Bowman and Azzalini [6], p. 42, used these data to discuss some drawbacks of standard correlation measures when applied to invalidate independence. Indeed, for these data classical Pearson’s, Spearman’s and Blomqvist’s rank statistics for assessing lack of association yield simulated p-values 0.81, 0.74, and 0.79, respectively.
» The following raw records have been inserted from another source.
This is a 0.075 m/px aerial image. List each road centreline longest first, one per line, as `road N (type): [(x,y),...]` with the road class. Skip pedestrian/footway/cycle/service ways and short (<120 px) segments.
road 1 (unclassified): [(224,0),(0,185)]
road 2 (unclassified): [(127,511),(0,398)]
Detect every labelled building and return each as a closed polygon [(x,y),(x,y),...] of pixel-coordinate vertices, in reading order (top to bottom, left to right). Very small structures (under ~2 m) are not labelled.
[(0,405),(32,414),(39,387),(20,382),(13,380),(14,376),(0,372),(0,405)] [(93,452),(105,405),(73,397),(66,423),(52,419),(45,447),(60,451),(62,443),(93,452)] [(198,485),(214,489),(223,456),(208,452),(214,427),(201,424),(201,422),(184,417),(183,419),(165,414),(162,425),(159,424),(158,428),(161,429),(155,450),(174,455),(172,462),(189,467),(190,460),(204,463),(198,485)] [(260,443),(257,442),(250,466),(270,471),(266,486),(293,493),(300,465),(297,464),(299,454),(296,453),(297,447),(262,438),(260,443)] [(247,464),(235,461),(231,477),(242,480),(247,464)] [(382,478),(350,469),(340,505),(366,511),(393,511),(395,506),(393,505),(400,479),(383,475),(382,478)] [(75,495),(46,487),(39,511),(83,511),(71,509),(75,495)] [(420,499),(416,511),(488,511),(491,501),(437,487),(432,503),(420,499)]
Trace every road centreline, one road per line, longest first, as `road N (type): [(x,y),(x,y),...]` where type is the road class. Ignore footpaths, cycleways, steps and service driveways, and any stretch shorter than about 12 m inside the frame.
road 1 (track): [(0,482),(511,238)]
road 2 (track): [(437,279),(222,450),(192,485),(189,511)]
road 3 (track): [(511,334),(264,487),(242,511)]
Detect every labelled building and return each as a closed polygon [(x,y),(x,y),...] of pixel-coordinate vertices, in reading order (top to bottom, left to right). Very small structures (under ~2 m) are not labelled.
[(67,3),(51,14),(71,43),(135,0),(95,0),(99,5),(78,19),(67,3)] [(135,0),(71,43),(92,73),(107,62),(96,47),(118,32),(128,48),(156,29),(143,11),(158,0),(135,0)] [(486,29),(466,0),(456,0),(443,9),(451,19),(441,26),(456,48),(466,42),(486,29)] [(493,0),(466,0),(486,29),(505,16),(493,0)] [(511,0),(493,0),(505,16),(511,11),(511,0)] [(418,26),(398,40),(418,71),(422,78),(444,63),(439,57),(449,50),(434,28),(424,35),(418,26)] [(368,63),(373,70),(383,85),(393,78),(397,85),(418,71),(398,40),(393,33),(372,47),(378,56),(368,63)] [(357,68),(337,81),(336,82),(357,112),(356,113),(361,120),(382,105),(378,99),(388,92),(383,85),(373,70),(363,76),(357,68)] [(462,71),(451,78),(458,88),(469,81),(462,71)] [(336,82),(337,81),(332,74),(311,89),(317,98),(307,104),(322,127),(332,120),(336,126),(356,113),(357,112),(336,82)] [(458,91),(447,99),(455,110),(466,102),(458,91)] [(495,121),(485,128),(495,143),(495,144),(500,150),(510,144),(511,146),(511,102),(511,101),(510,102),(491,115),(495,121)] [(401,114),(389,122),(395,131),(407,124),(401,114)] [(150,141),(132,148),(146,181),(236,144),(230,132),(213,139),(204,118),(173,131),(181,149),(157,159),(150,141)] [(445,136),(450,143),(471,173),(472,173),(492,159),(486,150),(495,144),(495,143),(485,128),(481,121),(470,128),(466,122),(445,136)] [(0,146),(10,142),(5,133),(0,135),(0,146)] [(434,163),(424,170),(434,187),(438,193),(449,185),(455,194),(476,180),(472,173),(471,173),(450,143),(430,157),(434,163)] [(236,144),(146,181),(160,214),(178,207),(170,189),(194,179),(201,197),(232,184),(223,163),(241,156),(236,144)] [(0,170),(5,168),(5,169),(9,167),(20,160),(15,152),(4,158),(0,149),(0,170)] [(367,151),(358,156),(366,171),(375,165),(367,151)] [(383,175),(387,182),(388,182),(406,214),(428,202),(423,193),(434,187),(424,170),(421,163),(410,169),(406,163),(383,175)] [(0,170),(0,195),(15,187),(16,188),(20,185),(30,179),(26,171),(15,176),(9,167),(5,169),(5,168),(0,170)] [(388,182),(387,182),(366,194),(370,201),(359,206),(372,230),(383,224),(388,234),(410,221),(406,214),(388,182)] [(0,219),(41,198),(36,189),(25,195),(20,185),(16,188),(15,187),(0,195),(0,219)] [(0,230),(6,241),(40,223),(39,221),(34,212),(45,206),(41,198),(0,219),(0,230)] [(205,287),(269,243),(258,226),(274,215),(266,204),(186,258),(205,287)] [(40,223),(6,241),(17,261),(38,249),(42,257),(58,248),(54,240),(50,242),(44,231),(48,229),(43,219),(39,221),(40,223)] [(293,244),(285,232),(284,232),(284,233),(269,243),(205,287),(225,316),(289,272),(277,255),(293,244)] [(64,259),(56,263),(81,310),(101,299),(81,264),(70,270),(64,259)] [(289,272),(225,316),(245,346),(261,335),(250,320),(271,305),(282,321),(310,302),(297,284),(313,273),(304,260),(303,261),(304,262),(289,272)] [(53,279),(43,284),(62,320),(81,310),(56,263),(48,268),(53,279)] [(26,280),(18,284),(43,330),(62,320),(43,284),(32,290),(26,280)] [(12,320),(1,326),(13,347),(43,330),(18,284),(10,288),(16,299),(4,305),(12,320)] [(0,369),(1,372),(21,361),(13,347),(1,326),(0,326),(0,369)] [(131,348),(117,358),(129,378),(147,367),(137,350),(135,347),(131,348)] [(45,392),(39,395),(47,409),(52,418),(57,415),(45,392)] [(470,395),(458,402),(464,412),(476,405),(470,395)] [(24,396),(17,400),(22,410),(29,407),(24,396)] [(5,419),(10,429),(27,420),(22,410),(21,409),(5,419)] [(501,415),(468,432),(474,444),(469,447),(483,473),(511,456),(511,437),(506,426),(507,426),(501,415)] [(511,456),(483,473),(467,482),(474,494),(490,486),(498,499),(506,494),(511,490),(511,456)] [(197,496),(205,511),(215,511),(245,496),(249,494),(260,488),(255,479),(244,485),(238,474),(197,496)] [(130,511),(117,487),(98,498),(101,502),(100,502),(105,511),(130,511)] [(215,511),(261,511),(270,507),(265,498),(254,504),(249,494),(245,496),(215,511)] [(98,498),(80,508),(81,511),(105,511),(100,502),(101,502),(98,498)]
Kendall’s rank correlation gives simulated p-value 0.31, which also seems to be too high, when one is looking at the magnitude of standardized local correlations in Fig. 3.2. Combining the local correlations into global statistic L ^o=max_1≤i,j≤15|L _n (i/16,j/16)|, with large values being significant, basing on 10 000 Monte Carlo runs, we get p-value 0 for such global independence test. This shows that local correlations prove to be more informative than each of the above mentioned single classical global indices of association. Moreover, statistics L _∗ and L ^∗ can be successfully applied to detect positive and negative quadrant dependence; cf. Ledwina and Wyłupek [16] for details on a very similar solution to L _∗.

For further examples and more detailed discussion see Ledwina [15].